Good luck on your shodan test. After you get your shodan, then you will really start to learn. Have fun and train,train,train.


----------



## shotokan-kez (Jan 2, 2007)

*Thank you very much!*


----------



## JasonASmith (Jan 2, 2007)

To learn as much as I can


----------



## chinto01 (Jan 2, 2007)

I think this is the year I dedicate to ME ME ME. I hate to say it but I may become selfish this year and really focus on my training. For the  past 3 years it has been about dedicating myself to the dojo and what they needed sacraficing my own goals for theirs year after year. I think this year I am going to do what is best for me which is focusing on the bunkai to our forms and deeper research. I also want to work on the jujustsu cirriculum we have as well. This may mean that I need to step back on my teaching responsibilities but it is a chance I am willing to take and will discuss with the owner of the dojo.

In the spirit of bushido!

Rob


----------



## Shotochem (Jan 2, 2007)

twendkata71 said:


> Good luck on your shodan test. After you get your shodan, then you will really start to learn. Have fun and train,train,train.


 
Yes, good luck to you keep it up!!!

I would also like to add the longer you train the the more you see how much more there is to learn. 

My resoloution is to keep learning and having fun. 

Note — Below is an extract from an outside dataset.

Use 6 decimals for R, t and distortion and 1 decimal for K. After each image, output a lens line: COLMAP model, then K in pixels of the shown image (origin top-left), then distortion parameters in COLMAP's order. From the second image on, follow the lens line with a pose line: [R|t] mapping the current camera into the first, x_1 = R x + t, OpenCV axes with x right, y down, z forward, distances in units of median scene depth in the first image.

 Since I stopped worrying about belts and ranks things have only gotten more enjoyable.  I wish I had come to my senses much sooner.


----------



## The Kidd (Jan 2, 2007)

I want to branch out a little and become familiar with some different styles and work on my weaknesses.


----------



## Brandon Fisher (Jan 2, 2007)

I want to workout more on my own.


----------



## kachi (Jan 2, 2007)

The Kidd said:


> I want to branch out a little and become familiar with some different styles and work on my weaknesses.

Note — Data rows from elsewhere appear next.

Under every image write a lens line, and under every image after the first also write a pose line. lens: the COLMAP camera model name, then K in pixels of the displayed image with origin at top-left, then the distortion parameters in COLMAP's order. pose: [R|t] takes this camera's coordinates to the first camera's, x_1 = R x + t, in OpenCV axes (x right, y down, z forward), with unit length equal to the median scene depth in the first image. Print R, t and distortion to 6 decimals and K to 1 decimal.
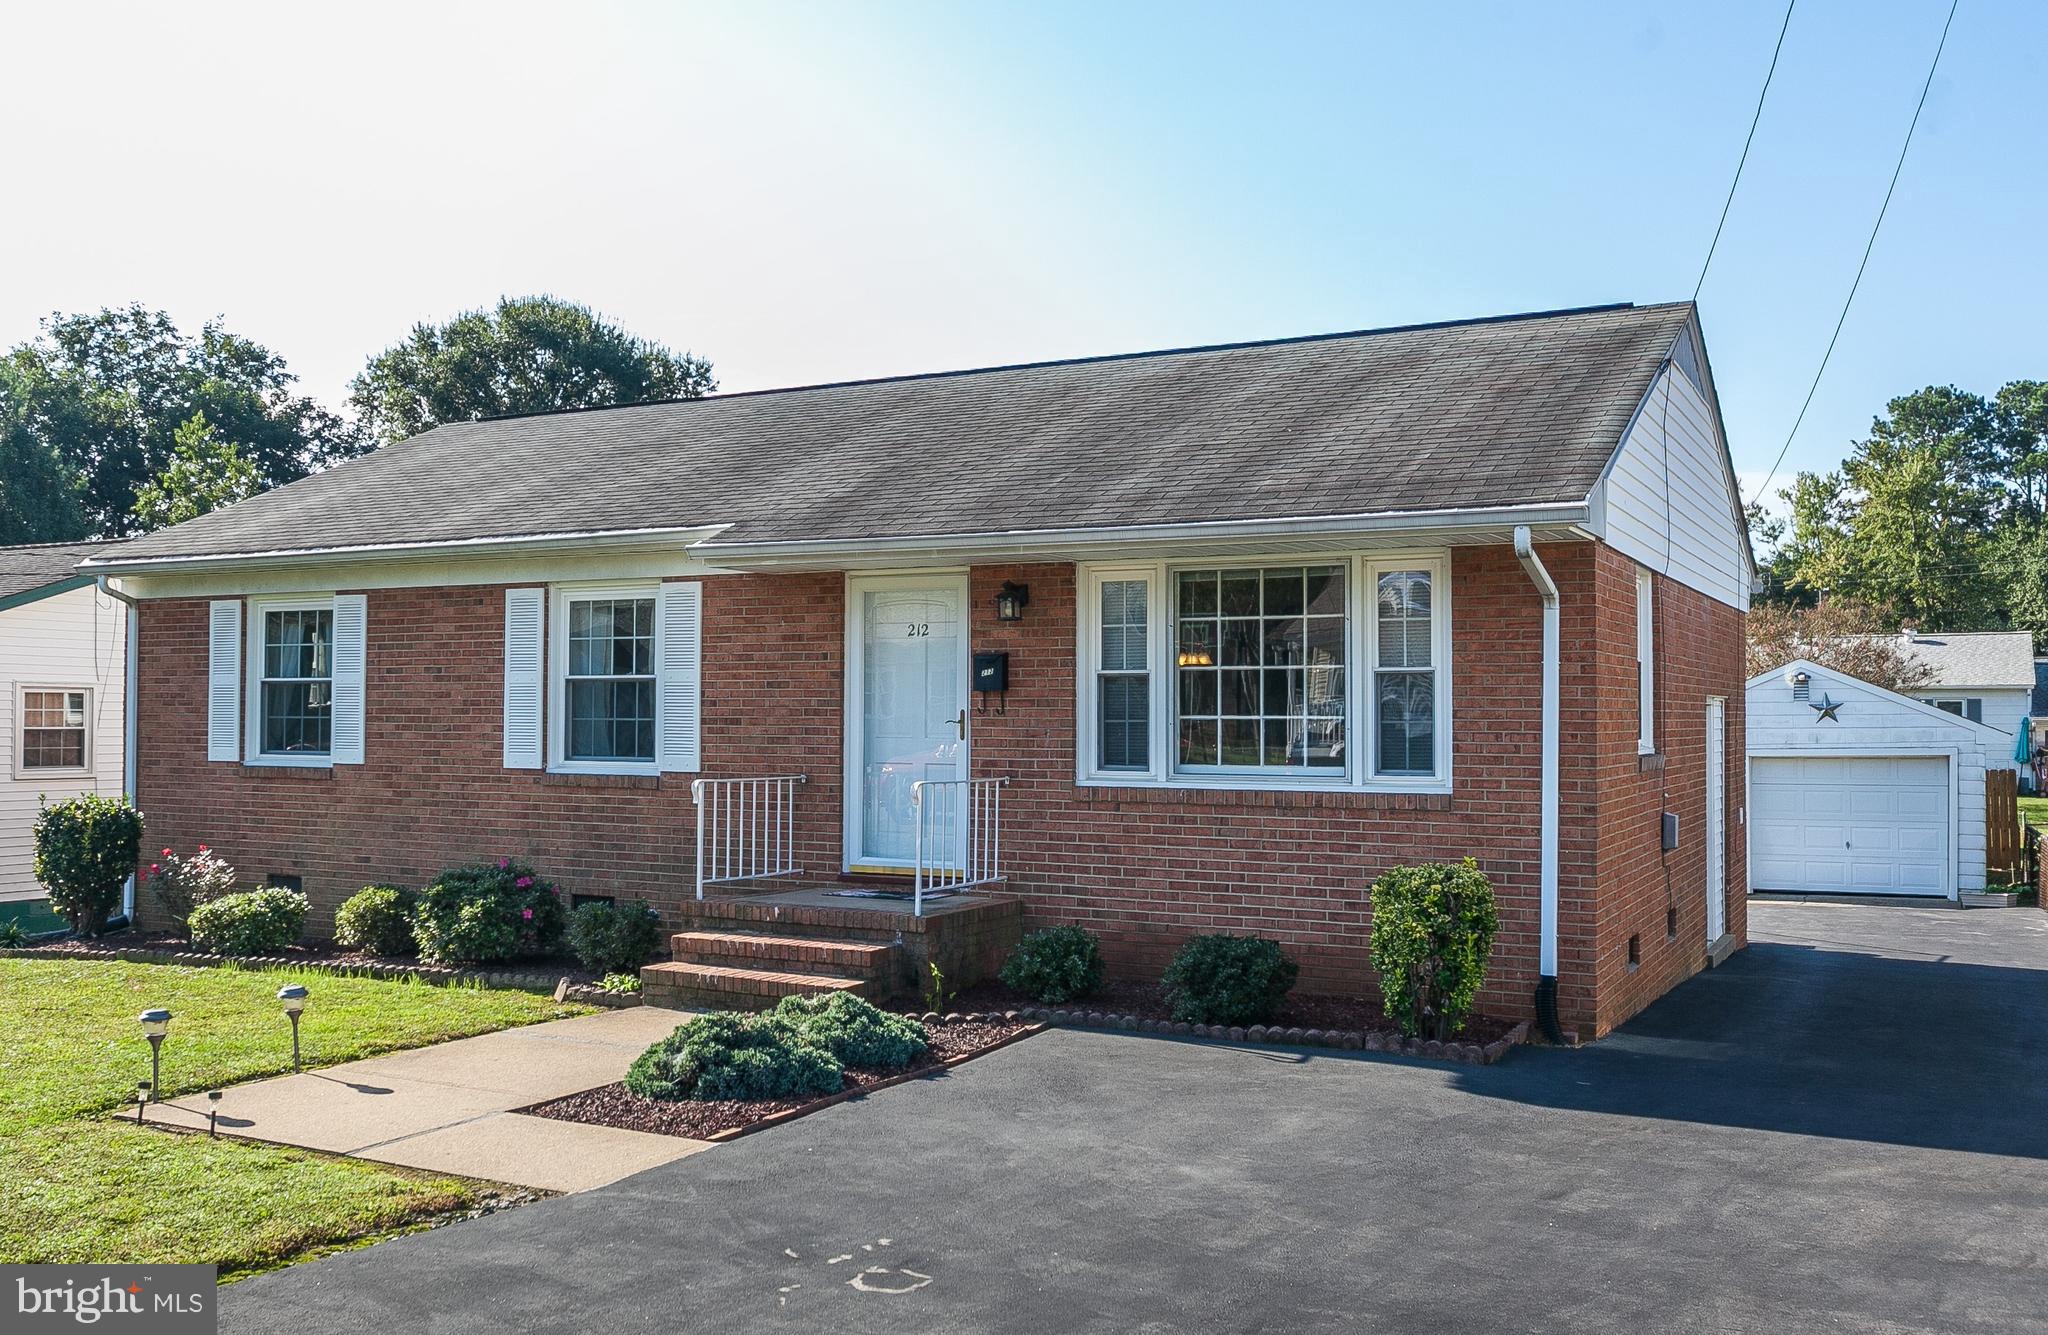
lens RADIAL K [[1841.1, 0, 913.1], [0, 1841.1, 667.1], [0, 0, 1]] dist [-0.027226, -0.007550]
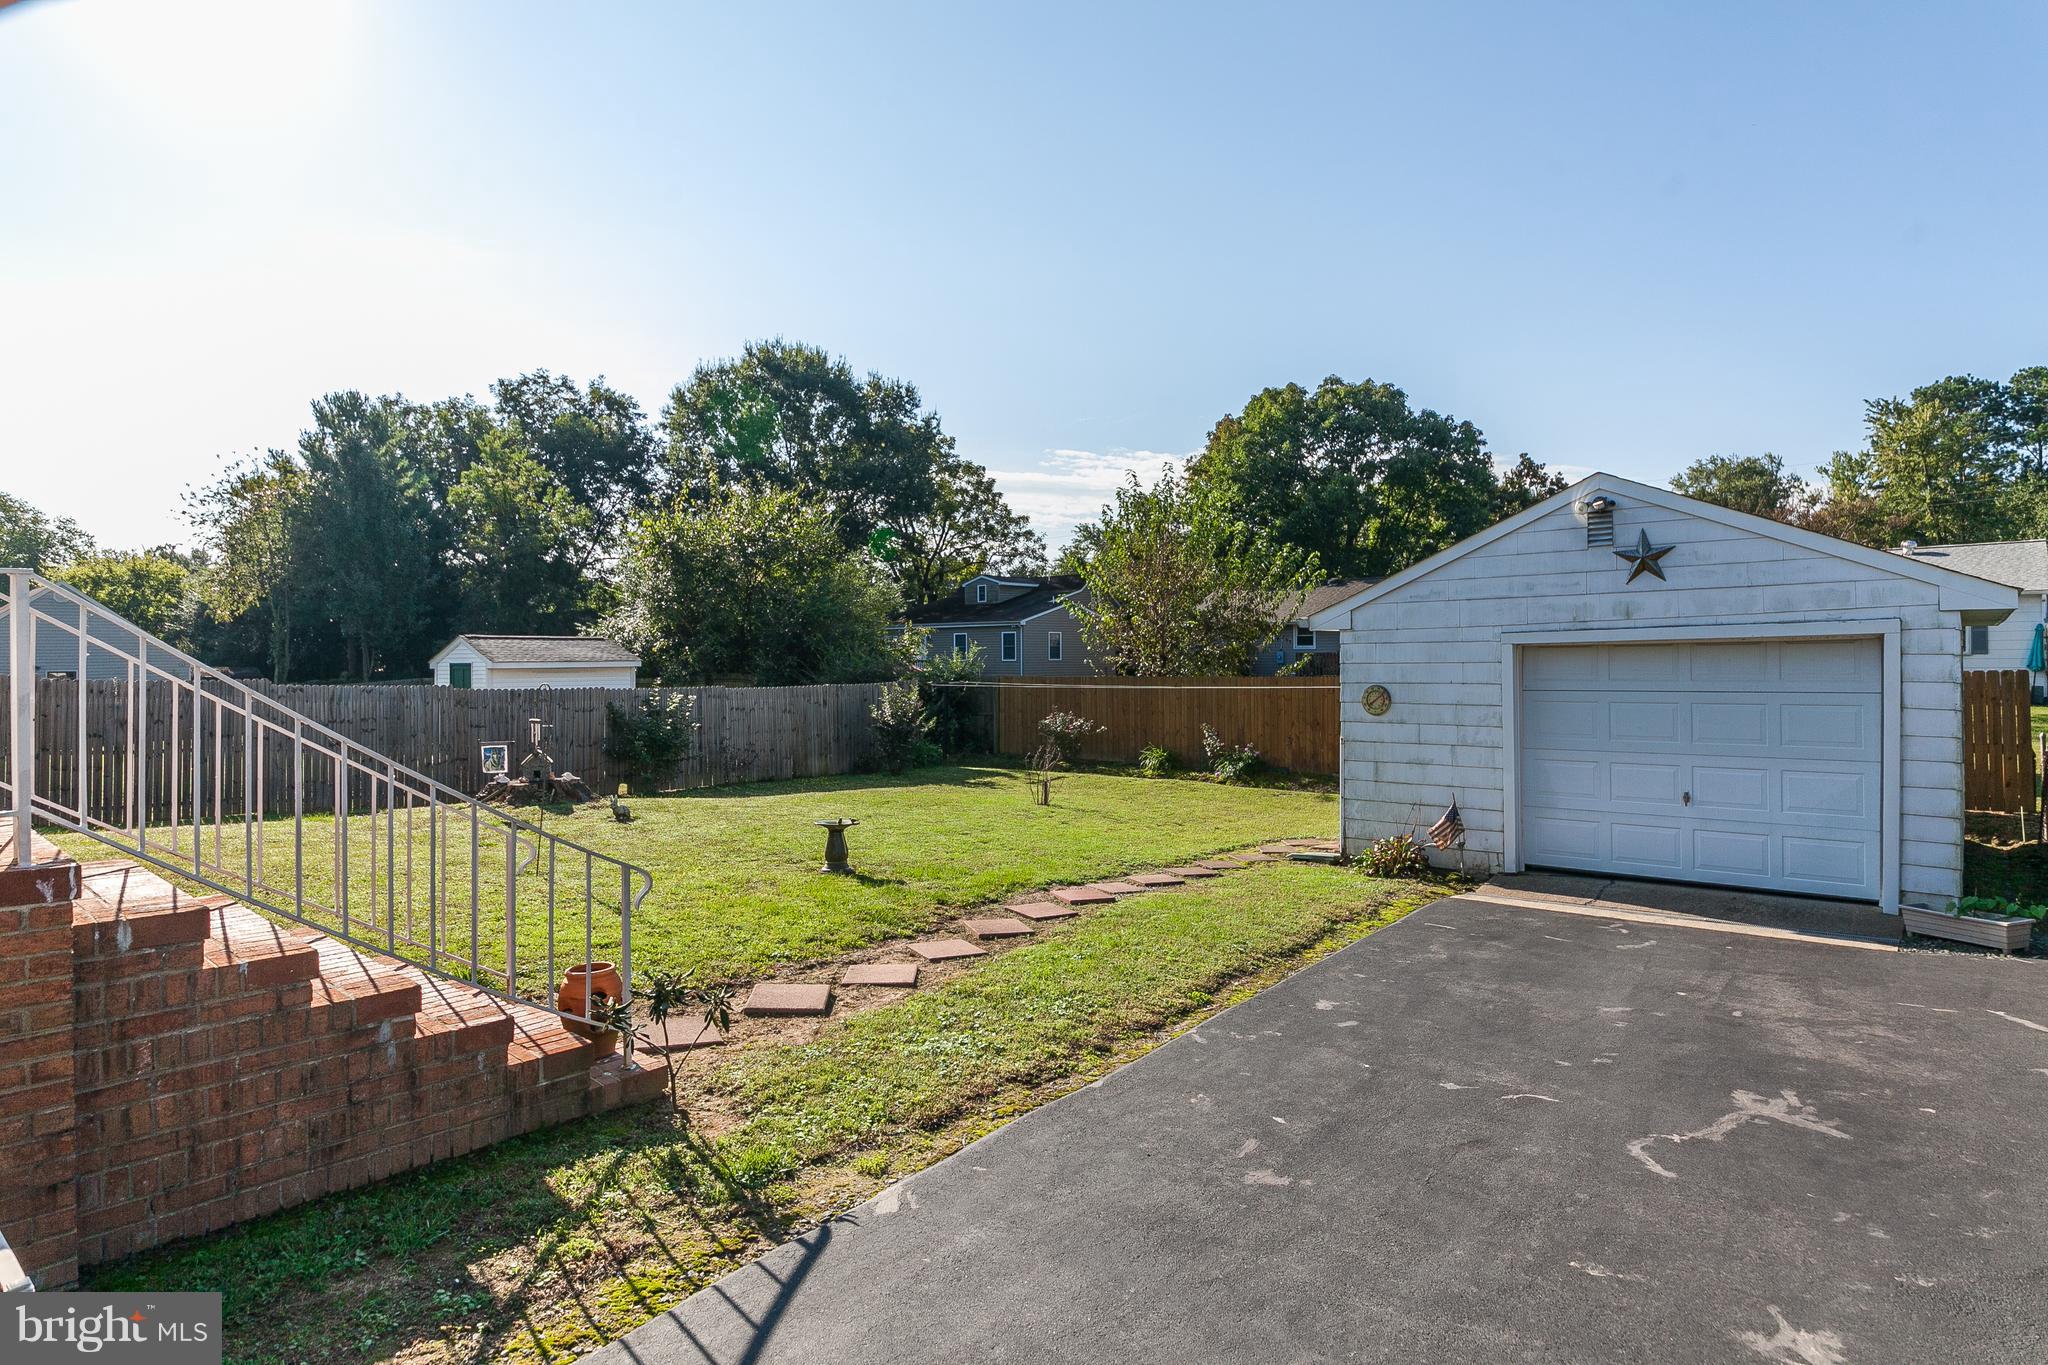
lens RADIAL K [[1104.3, 0, 1025.6], [0, 1104.3, 652.3], [0, 0, 1]] dist [-0.021678, 0.000671]
pose [[0.979716, -0.011699, -0.200049, 0.124266], [0.016386, 0.999628, 0.021789, 0.013610], [0.199720, -0.024625, 0.979544, 0.205433]]
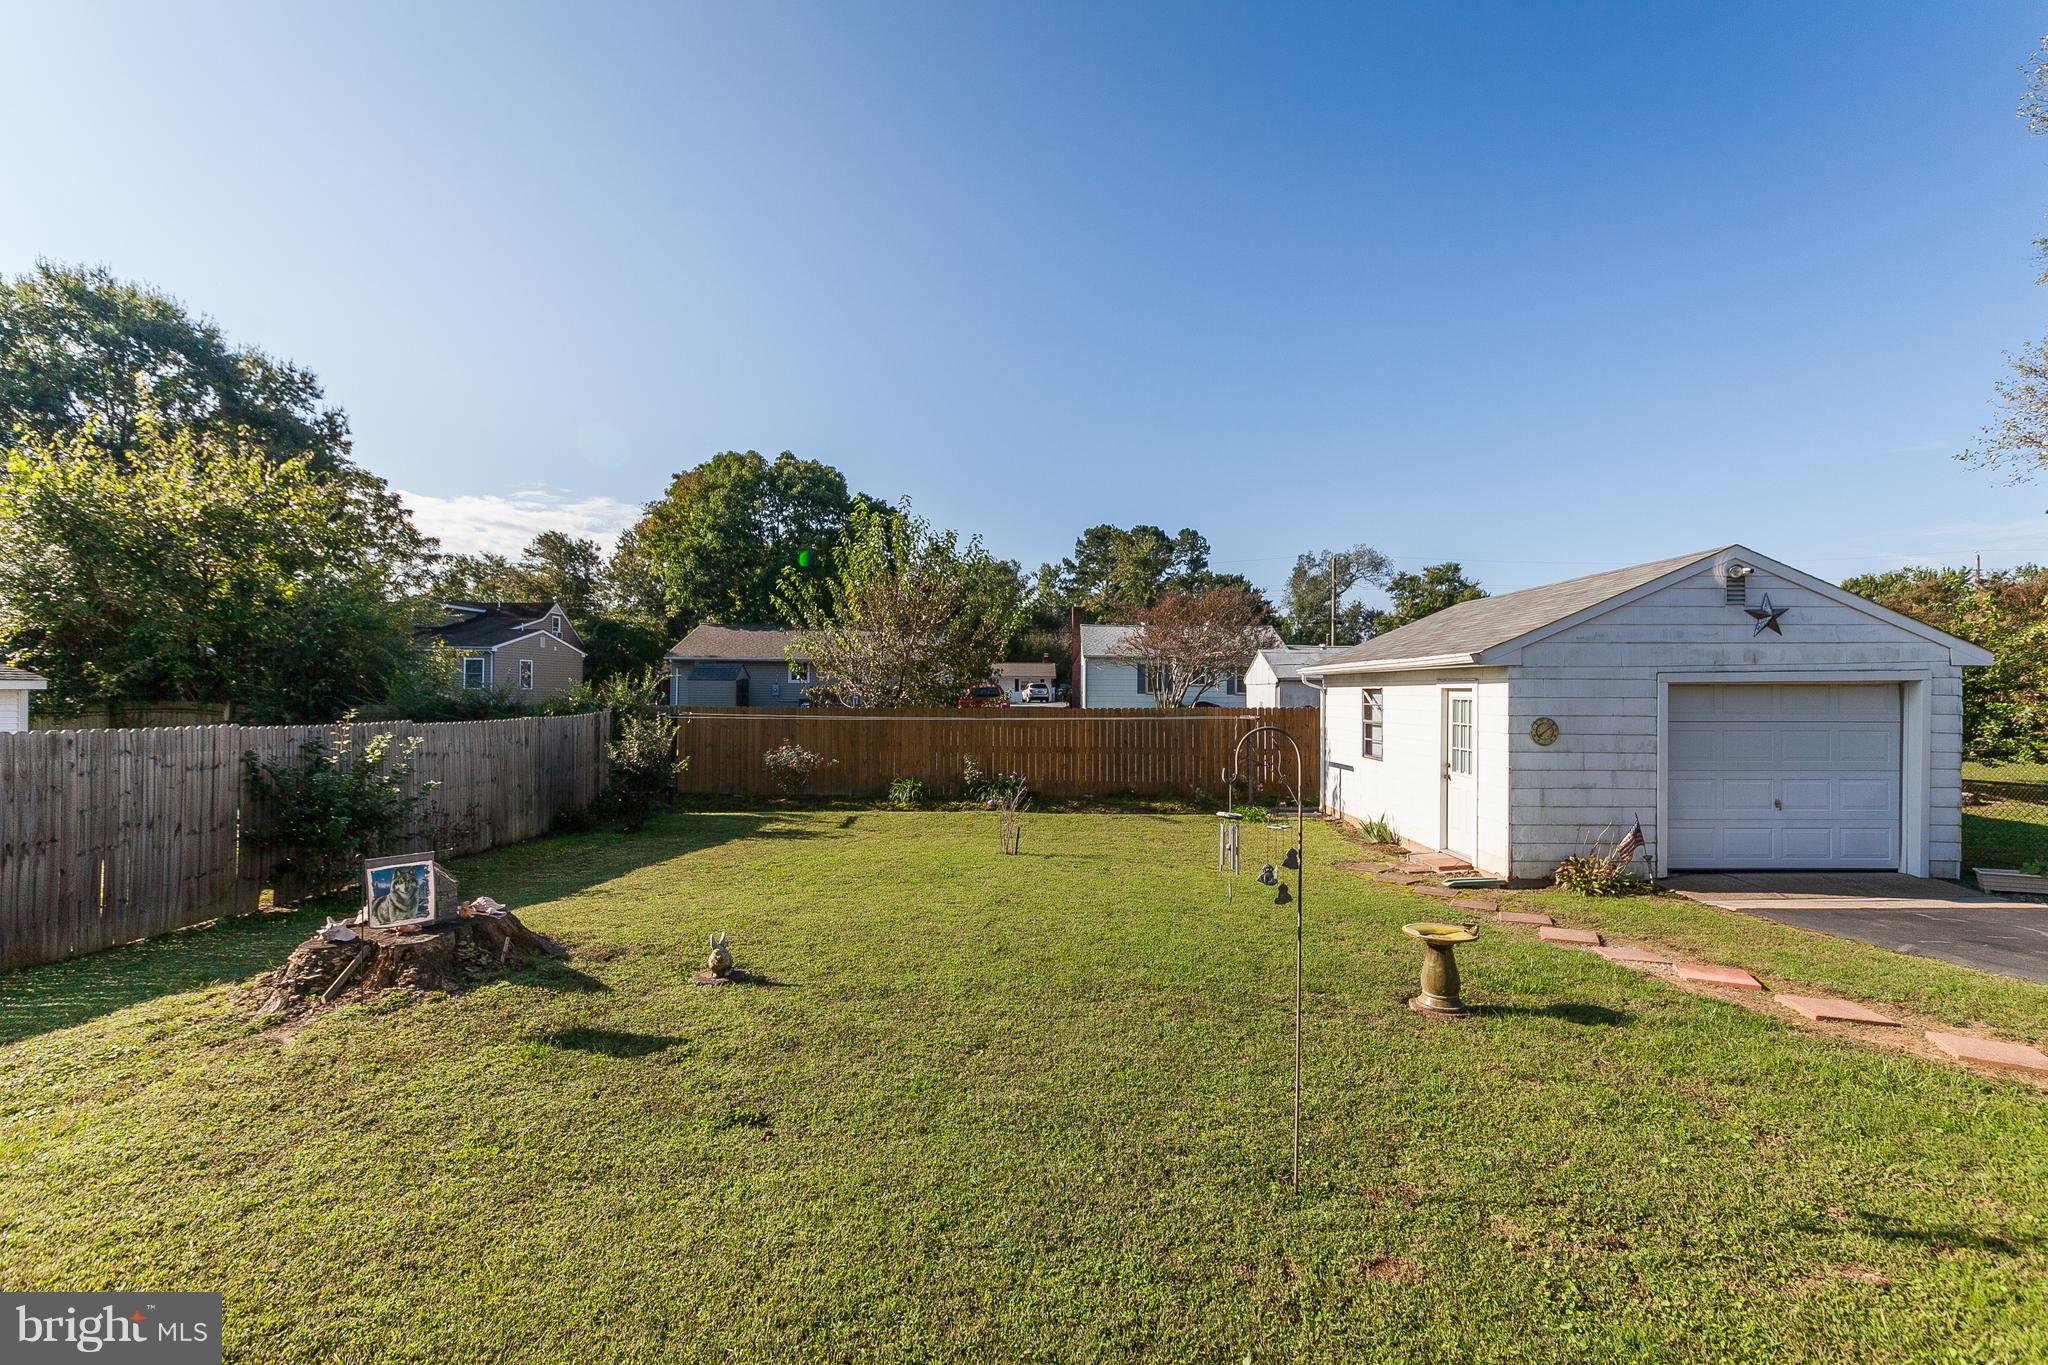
lens RADIAL K [[867.1, 0, 1029.2], [0, 867.1, 685.9], [0, 0, 1]] dist [-0.013008, 0.000341]
pose [[0.876698, 0.007139, 0.480988, 0.027448], [-0.018380, 0.999657, 0.018663, 0.016089], [-0.480690, -0.025203, 0.876528, 0.276306]]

Yep, that's my plan too. Should be fun


----------



## Cirdan (Jan 3, 2007)

This year I plan to fucus a bit less on my Ju Jutsu training and more on Wado. To do this I will be visiting our sister club outside town once a week. It is a hour to drive but I should be able to hitch a ride with one of the instructors or students.

I got a feeling it is going to be a great year for Martial Arts


----------



## searcher (Jan 3, 2007)

My resolution for this year is to breakout on my own and work full-time as an instructor and fitness instructor/personal trainer.   I am sick and tired of having to go to the school with my butt dragging and hating to get out of bed in the morning for fear of having to go to work.   It is high time I did something about and God willing, I will.


----------



## twendkata71 (Jan 4, 2007)

Good luck with that. It is a long hard road. I used to run full time school and it was both exilarating and exhausting. There is nothing like stepping out on the floor of your own dojo. And being able to do it full time.


----------



## Brandon Fisher (Jan 4, 2007)

twendkata71 said:


> Good luck with that. It is a long hard road. I used to run full time school and it was both exilarating and exhausting. There is nothing like stepping out on the floor of your own dojo. And being able to do it full time.


Thats for sure


----------



## NDNgirl4ever (Jan 4, 2007)

My new years resolution in Karate is to begin training in Karate.


----------



## JasonASmith (Jan 4, 2007)

NDNgirl4ever said:


> My new years resolution in Karate is to begin training in Karate.


Not a bad resolution, that...
What system of Karate-Do are you thinking of/committed to?


----------